Wednesday, June 22, 2022

Doc Savage - Hell-Reapers At The Heart Of Paradise!


I continue today with the second issue of Marvel's Black & White magazine adaptation of Doc Savage from the middle 70's. Doc Savage #2 sports a lush Ken Barr cover painting pitting a brawny Doc against a man-serpent with a baleful masked figure in the background. Underneath that cover is the editorial titled "The Great Doc Savage Interview or Why Couldn't Ron Ely Be Short and Ugly!!!" by Marv Wolfman and it essentially announces the Ron Ely interview in the back of the issue and talks about the talent in the magazine. The original script this time out is again written by Doug Moench and illustrated by Tony DeZuniga, though it looks like many Tribe members might've had a hand in the artwork at some point. 


The story is titled "Hell-Reapers at the Heart of Paradise" and it begins with a businessman named Thorne Shaw suddenly being confronted with a giant Mad Viking who attacks him announcing they are to return to the "Lost Valley of Hell". Cut to Doc's men who are assembling at the headquarters and then enter a mysterious stranger called Sandy Taine deeply covered by a hat, glasses and a large coat and accompanied by a large dog. Taine tells of a doomed Spanish galleon that was lost and sunk seeking the Northwest Passage in 1505 and then speaks of a later expedition on which Taine's father sailed only five years earlier. Of the crew that left the ship two did not return and Taine's father left no trace making him the number one suspect now that the surviving members of that expedition are disappearing. Doc overhears this tale, and soon confronts Taine revealing "Sandy Taine" to be a woman.
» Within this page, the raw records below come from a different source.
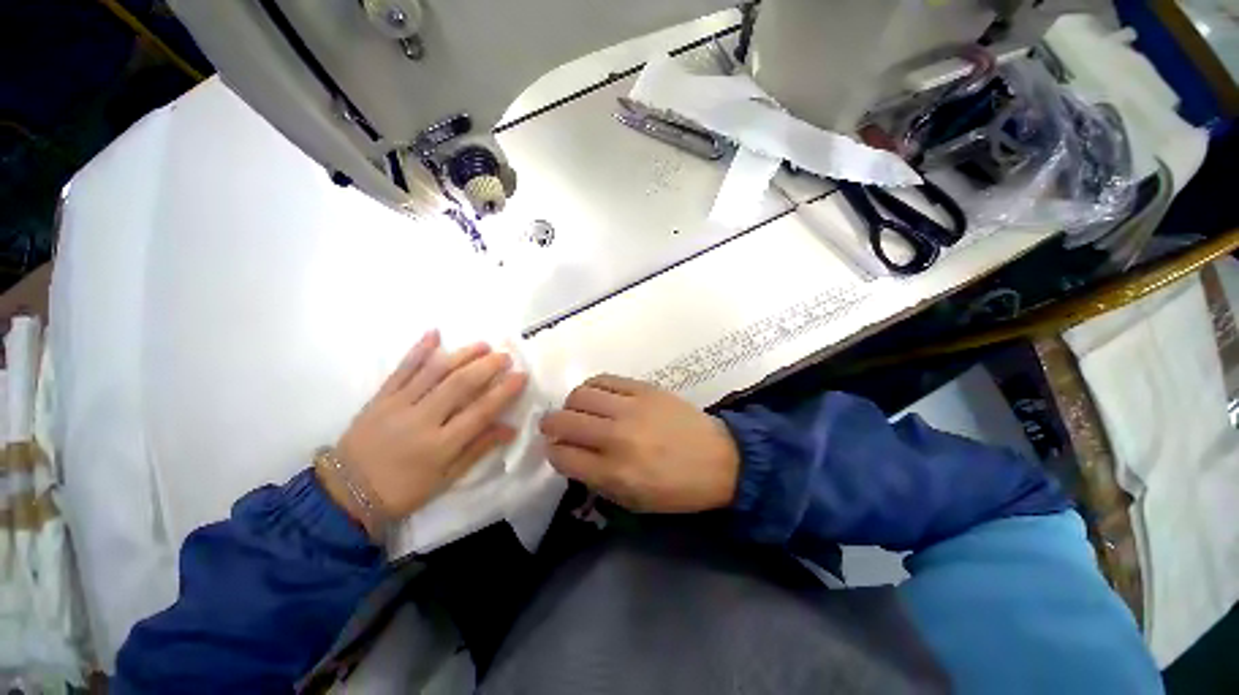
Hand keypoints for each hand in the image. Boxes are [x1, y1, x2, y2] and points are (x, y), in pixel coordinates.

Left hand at [325, 331, 528, 528]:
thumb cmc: (403, 490)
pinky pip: (401, 369)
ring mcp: (397, 406)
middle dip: (486, 366)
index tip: (521, 376)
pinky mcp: (379, 398)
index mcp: (440, 445)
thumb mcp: (446, 478)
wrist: (345, 494)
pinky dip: (419, 350)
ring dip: (461, 354)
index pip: (480, 412)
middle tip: (505, 356)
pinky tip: (434, 333)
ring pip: (434, 372)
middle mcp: (421, 420)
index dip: (504, 392)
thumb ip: (479, 449)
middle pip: (459, 385)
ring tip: (482, 344)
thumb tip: (510, 428)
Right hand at [539, 375, 740, 512]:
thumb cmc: (677, 489)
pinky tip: (597, 396)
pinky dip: (592, 387)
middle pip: (563, 421)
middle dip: (550, 426)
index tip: (557, 450)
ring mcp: (630, 407)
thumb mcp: (632, 501)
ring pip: (579, 395)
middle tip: (555, 428)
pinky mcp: (644, 388)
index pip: (562, 456)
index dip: (553, 453)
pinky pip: (604, 380)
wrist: (720, 459)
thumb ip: (595, 479)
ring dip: (571, 405)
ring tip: (578, 411)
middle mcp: (616, 436)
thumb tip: (570, 455)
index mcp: (613, 472)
Getting the names of the two expedition members not yet disappeared, Doc and his team race to the mansion estate of one but find only evidence of Uranium-238. Later Doc encounters the Mad Viking and after a brief fight which ends with the kidnapping of the last expedition member, Doc finds only a single clue, a gold coin. The coin proves to be fake but does hide a map to a singular location off the coast of Greenland. Doc and his team along with Taine race to the Hildalgo Trading Company warehouse and breakout a unique plane capable of flying in all terrains called the Hydro-Glider. 

Off they go and soon they are landed and cutting through the ice and find sunken ships and golden treasure strangely untouched. Next they find themselves in a natural funnel that pulls them down into a weird underworld lit by diffused Uranium. They encounter the missing expedition members who are seemingly under attack by strange lizard men. After a brief skirmish one of the members shoots a lizard man and Doc is furious. But then the Mad Viking appears, takes Long Tom hostage and reveals that he and expedition members are in cahoots to take the Uranium. Doc and his remaining team are sent down into the village of the "Reptilians" where they find Sandy Taine's father who tells them that he stood up to the rest when they wanted to steal that which made the Reptilians' life possible, the Uranium. Hence he was abandoned. He further reveals that he is changing into a Reptilian himself like the sailors who had long ago transformed and were the basis for the Reptilian society itself. Doc makes plans to rescue Long Tom while sending Renny topside to fly the Hydro-Glider into the underworld by means of a passage they discover. There's a climatic battle with the Mad Viking and his cohorts which results in the destruction of the delicate balance that made the underworld possible and water rushes in destroying all. Doc and his aides along with Sandy Taine escape via the Hydro-Glider while Taine's father chooses to die with his people believing himself to be a god. 

This main story is followed by an interview with "Ron Ely: The Man of Bronze". Ely discusses his early life, his role as Tarzan, and what he thinks of the Doc movie, being particularly unapologetic for the humor so many Doc fans find so irritating in the movie. Again, there seems to have been discussion of a second Doc movie as Ely talks about it briefly. This issue was a solid Doc story, with all the elements. The ending is a bit nihilistic for Doc with the whole civilization destroyed, but everyone seems in character. The artwork is good, but shows signs of deadline pressures in the latter pages. DeZuniga's rendering of Doc in particular is excellent most times.